In the narrower sense, however, one can only speak of digital money if the previously known functions of money as a means of payment are not simply reproduced, but rather completely new functions are created. Everyone will experience this when gasoline cars are replaced by electric cars. When you fill up your car today, you go to the gas station to pay. When charging electric cars, the kilowatt hours transferred are measured and debited directly. This example can be easily transferred. Today, many more books are bought than read. How about buying digital books that are only paid for as they are read, page by page, minute by minute? The digital book recognizes when it is opened. Similar booking procedures are already being introduced for the purchase and playback of films.
This change will fully assert itself with the conversion of production to digitized processes. The costs of a machine are calculated and posted based on its use. This goes as far as the use of combine harvesters in agriculture or robots in the household. Leasing cars only give a taste of what's to come. Soon we will only pay for cars when we drive them. Such a change will be technically possible and commercially successful if the software development component of the production of the devices (machines, cars) becomes larger and larger compared to the costs of raw materials and classic production. Once the software has been developed, it can be copied and distributed as often as required without great additional costs. Therefore, a mixed calculation is to be expected, as is customary in company accounting anyway. Commercial and technical calculations are growing together.

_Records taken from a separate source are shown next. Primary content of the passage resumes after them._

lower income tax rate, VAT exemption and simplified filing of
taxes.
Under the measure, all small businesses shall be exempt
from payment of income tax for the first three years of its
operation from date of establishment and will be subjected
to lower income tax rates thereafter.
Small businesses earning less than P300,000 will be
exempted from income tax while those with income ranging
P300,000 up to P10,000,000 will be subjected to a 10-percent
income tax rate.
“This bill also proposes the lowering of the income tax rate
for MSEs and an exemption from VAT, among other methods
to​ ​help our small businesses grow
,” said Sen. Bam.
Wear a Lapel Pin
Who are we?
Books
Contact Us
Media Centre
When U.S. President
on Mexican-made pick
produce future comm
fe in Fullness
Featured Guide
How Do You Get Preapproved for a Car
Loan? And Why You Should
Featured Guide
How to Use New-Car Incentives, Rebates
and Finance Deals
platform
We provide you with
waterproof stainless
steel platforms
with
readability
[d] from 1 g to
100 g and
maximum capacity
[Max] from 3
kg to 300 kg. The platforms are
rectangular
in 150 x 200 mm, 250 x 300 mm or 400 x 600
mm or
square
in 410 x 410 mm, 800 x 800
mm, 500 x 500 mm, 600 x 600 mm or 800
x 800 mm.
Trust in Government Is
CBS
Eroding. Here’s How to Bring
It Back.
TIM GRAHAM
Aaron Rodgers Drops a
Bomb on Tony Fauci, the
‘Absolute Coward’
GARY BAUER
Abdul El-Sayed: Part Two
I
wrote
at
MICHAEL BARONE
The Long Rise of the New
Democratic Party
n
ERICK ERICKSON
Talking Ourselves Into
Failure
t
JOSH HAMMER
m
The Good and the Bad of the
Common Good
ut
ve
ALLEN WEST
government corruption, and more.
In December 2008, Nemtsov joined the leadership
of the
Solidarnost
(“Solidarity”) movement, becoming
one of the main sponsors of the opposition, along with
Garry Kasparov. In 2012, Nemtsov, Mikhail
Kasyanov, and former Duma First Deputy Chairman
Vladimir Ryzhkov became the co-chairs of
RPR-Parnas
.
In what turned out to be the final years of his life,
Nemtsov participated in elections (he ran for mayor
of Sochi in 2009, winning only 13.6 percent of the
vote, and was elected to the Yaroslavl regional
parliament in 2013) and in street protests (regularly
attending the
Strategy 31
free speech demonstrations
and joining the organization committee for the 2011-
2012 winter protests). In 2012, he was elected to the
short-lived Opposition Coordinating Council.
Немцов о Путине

In industrial companies, the flow of goods and money no longer have to be recorded and calculated independently of one another, but are integrated. Everyone can imagine that the future of such a company will look completely different from what we are used to. (This explains the great importance of the politically controversial new standards such as 5G, the fifth generation of mobile communications, which are necessary for data transmission of this type. Those who are the first to introduce networks of this type have a head start in testing and introducing programmable and electronic money Exchange of all related documents.)
Up until now, digital money is mainly known in everyday life from new currencies. There are few who shop with these currencies, but startled by the business press everyone wonders whether it is worth investing their wealth in Bitcoin instead of stocks, government bonds or gold. In the meantime, the proportion of new investments in Bitcoin in the U.S. should correspond to about a tenth of the new investments in gold.